[Indoor object tracking data]
● ● ● ● ● ● ●
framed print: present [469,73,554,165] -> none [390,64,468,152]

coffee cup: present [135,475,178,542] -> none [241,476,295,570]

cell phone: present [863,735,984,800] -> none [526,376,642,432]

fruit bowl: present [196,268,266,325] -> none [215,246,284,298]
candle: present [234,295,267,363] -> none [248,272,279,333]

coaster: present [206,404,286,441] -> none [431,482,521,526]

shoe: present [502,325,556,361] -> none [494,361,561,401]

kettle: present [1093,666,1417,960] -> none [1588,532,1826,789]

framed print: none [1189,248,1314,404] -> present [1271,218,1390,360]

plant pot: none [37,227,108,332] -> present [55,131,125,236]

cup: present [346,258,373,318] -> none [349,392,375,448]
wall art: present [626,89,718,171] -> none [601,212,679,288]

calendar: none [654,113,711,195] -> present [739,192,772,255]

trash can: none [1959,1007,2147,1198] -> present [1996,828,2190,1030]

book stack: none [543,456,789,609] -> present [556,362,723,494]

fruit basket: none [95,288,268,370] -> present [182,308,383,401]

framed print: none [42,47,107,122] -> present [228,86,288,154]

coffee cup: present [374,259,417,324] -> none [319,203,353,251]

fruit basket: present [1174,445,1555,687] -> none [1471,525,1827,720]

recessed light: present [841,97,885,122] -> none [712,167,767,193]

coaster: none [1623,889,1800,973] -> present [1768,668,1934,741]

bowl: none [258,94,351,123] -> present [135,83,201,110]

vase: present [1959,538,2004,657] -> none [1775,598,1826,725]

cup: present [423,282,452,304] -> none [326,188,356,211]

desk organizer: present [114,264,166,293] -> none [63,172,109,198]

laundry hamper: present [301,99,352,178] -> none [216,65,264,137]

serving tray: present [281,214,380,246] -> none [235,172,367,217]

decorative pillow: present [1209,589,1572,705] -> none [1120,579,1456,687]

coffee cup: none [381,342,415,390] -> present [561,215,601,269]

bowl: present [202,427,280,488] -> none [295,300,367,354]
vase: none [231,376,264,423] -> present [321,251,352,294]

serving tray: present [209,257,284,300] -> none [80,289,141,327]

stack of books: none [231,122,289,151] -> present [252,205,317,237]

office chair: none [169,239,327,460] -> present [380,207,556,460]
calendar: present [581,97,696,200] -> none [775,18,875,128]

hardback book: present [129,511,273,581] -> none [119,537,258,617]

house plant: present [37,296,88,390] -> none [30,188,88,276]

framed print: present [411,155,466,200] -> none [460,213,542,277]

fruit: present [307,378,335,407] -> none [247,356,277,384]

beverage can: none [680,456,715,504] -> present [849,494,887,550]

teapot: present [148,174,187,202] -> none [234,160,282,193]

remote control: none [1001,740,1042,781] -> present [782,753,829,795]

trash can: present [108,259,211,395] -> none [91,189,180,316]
● ● ● ● ● ● ●
» JOB ITEM
Reproduce the data exactly. All of it is needed.

» ANSWER FOR THE TASK
framed print: present [469,73,554,165] -> none [390,64,468,152]

coffee cup: present [135,475,178,542] -> none [241,476,295,570]

cell phone: present [863,735,984,800] -> none [526,376,642,432]

fruit bowl: present [196,268,266,325] -> none [215,246,284,298]
candle: present [234,295,267,363] -> none [248,272,279,333]

coaster: present [206,404,286,441] -> none [431,482,521,526]

shoe: present [502,325,556,361] -> none [494,361,561,401]

kettle: present [1093,666,1417,960] -> none [1588,532,1826,789]

framed print: none [1189,248,1314,404] -> present [1271,218,1390,360]

plant pot: none [37,227,108,332] -> present [55,131,125,236]

cup: present [346,258,373,318] -> none [349,392,375,448]
wall art: present [626,89,718,171] -> none [601,212,679,288]

calendar: none [654,113,711,195] -> present [739,192,772,255]

trash can: none [1959,1007,2147,1198] -> present [1996,828,2190,1030]

book stack: none [543,456,789,609] -> present [556,362,723,494]

fruit basket: none [95,288,268,370] -> present [182,308,383,401]

framed print: none [42,47,107,122] -> present [228,86,288,154]

coffee cup: present [374,259,417,324] -> none [319,203,353,251]

fruit basket: present [1174,445,1555,687] -> none [1471,525,1827,720]

recessed light: present [841,97,885,122] -> none [712,167,767,193]

coaster: none [1623,889,1800,973] -> present [1768,668,1934,741]

bowl: none [258,94,351,123] -> present [135,83,201,110]

vase: present [1959,538,2004,657] -> none [1775,598,1826,725]

cup: present [423,282,452,304] -> none [326,188,356,211]

desk organizer: present [114,264,166,293] -> none [63,172,109,198]

laundry hamper: present [301,99,352,178] -> none [216,65,264,137]

serving tray: present [281,214,380,246] -> none [235,172,367,217]

decorative pillow: present [1209,589,1572,705] -> none [1120,579,1456,687]

coffee cup: none [381,342,415,390] -> present [561,215,601,269]

bowl: present [202,427,280,488] -> none [295,300,367,354]
vase: none [231,376,264,423] -> present [321,251,352,294]

serving tray: present [209,257,284,300] -> none [80,289,141,327]

stack of books: none [231,122,289,151] -> present [252,205,317,237]

office chair: none [169,239,327,460] -> present [380,207,556,460]
calendar: present [581,97,696,200] -> none [775,18,875,128]

hardback book: present [129,511,273,581] -> none [119,537,258,617]

house plant: present [37,296,88,390] -> none [30,188,88,276]

framed print: present [411,155,466,200] -> none [460,213,542,277]

fruit: present [307,378,335,407] -> none [247,356,277,384]

beverage can: none [680,456,715,504] -> present [849,494,887,550]

teapot: present [148,174,187,202] -> none [234,160,282,193]

remote control: none [1001,740,1042,781] -> present [782,753,829,795]

trash can: present [108,259,211,395] -> none [91,189,180,316]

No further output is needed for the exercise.